* Assignment *
In the records below, take the line containing "a-TV-Emirats-Arabes-Unis-Manuels" and reproduce it and every subsequent line exactly, adding nothing.

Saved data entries
##########

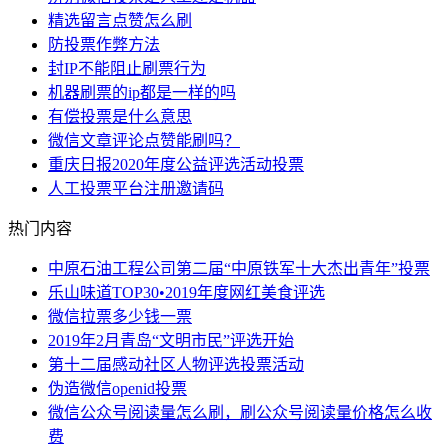
精选留言点赞怎么刷
​防投票作弊方法
封IP不能阻止刷票行为
机器刷票的ip都是一样的吗
有偿投票是什么意思
微信文章评论点赞能刷吗？
重庆日报2020年度公益评选活动投票
人工投票平台注册邀请码
热门内容
中原石油工程公司第二届“中原铁军十大杰出青年”投票
乐山味道TOP30•2019年度网红美食评选
微信拉票多少钱一票
2019年2月青岛“文明市民”评选开始
第十二届感动社区人物评选投票活动
伪造微信openid投票
微信公众号阅读量怎么刷，刷公众号阅读量价格怎么收
费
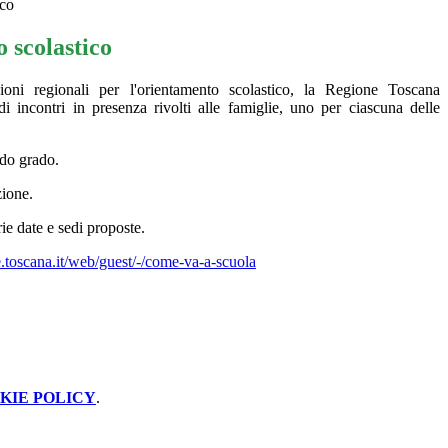
ico
 scolastico
zioni regionali per l'orientamento scolastico, la Regione Toscana
i incontri in presenza rivolti alle famiglie, uno per ciascuna delle
ndo grado.
zione.
rie date e sedi proposte.
.toscana.it/web/guest/-/come-va-a-scuola
KIE POLICY
.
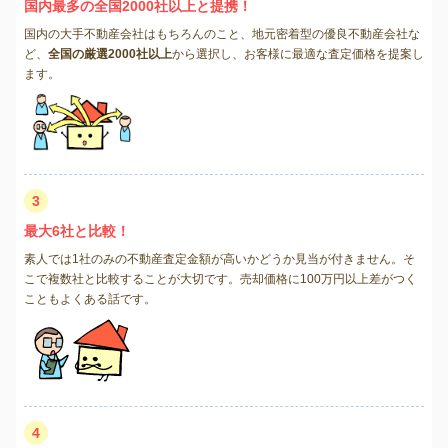
国内最多の全国2000社以上と提携！
国内の大手不動産会社はもちろんのこと、地元密着型の優良不動産会社な
ど、
全国の厳選2000社以上
から選択し、お客様に最適な査定価格を提案し
ます。
3
最大6社と比較！
素人では1社のみの不動産査定金額が高いかどうか見当が付きません。そ
こで複数社と比較することが大切です。売却価格に100万円以上差がつく
こともよくある話です。
4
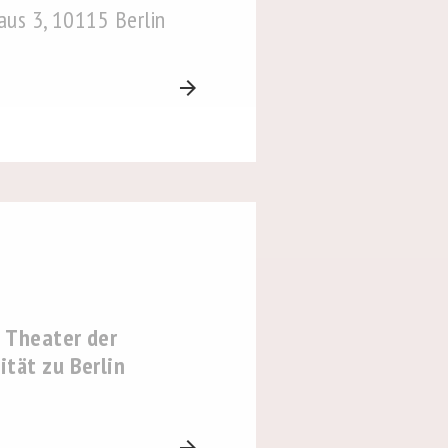
Haus 3, 10115 Berlin
arrow_forward
 Theater der
tät zu Berlin
arrow_forward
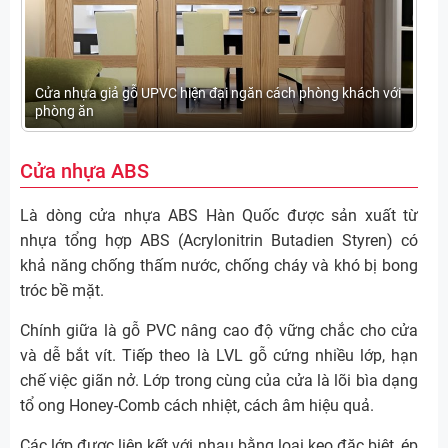
Cửa nhựa giả gỗ UPVC hiện đại ngăn cách phòng khách với
phòng ăn
Cửa nhựa ABS
Là dòng cửa nhựa ABS Hàn Quốc được sản xuất từ
nhựa tổng hợp ABS (Acrylonitrin Butadien Styren) có
khả năng chống thấm nước, chống cháy và khó bị bong
tróc bề mặt.
Chính giữa là gỗ PVC nâng cao độ vững chắc cho cửa
và dễ bắt vít. Tiếp theo là LVL gỗ cứng nhiều lớp, hạn
chế việc giãn nở. Lớp trong cùng của cửa là lõi bìa dạng
tổ ong Honey-Comb cách nhiệt, cách âm hiệu quả.
Các lớp được liên kết với nhau bằng loại keo đặc biệt, ép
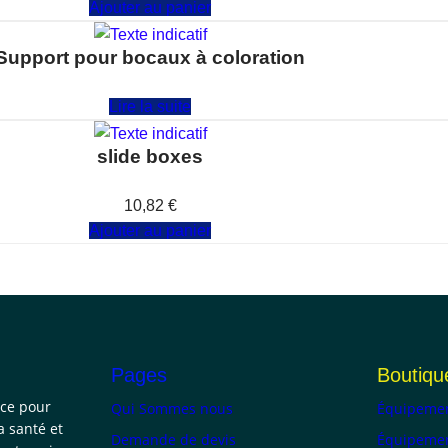
Ajouter au panier
Support pour bocaux à coloration
Note
0
sur 5
Lire la suite
slide boxes
Note
0
sur 5
10,82
€
Ajouter au panier
Pages
Boutiqu
nce pour
Qui Sommes nous
Équipemen
a santé et
Demande de devis
Équipemen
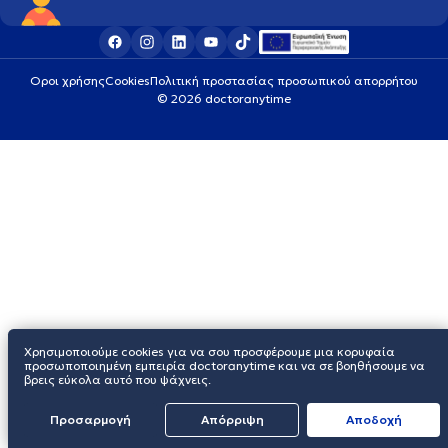
Οροι χρήσης
Cookies
Πολιτική προστασίας προσωπικού απορρήτου
© 2026 doctoranytime
Χρησιμοποιούμε cookies για να σου προσφέρουμε μια κορυφαία
προσωποποιημένη εμπειρία doctoranytime και να σε βοηθήσουμε να
βρεις εύκολα αυτό που ψάχνεις.
Προσαρμογή
Απόρριψη
Aποδοχή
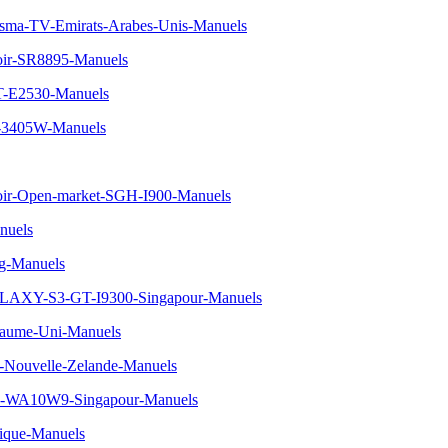
a-TV-Emirats-Arabes-Unis-Manuels
Noir-SR8895-Manuels
T-E2530-Manuels
X-3405W-Manuels
oir-Open-market-SGH-I900-Manuels
nuels
g-Manuels
LAXY-S3-GT-I9300-Singapour-Manuels
aume-Uni-Manuels
Nouvelle-Zelande-Manuels
e-WA10W9-Singapour-Manuels
ique-Manuels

##########

* Answer box *
a-TV-Emirats-Arabes-Unis-Manuels
Noir-SR8895-Manuels
T-E2530-Manuels
X-3405W-Manuels
oir-Open-market-SGH-I900-Manuels
nuels
g-Manuels
LAXY-S3-GT-I9300-Singapour-Manuels
aume-Uni-Manuels
Nouvelle-Zelande-Manuels
e-WA10W9-Singapour-Manuels
ique-Manuels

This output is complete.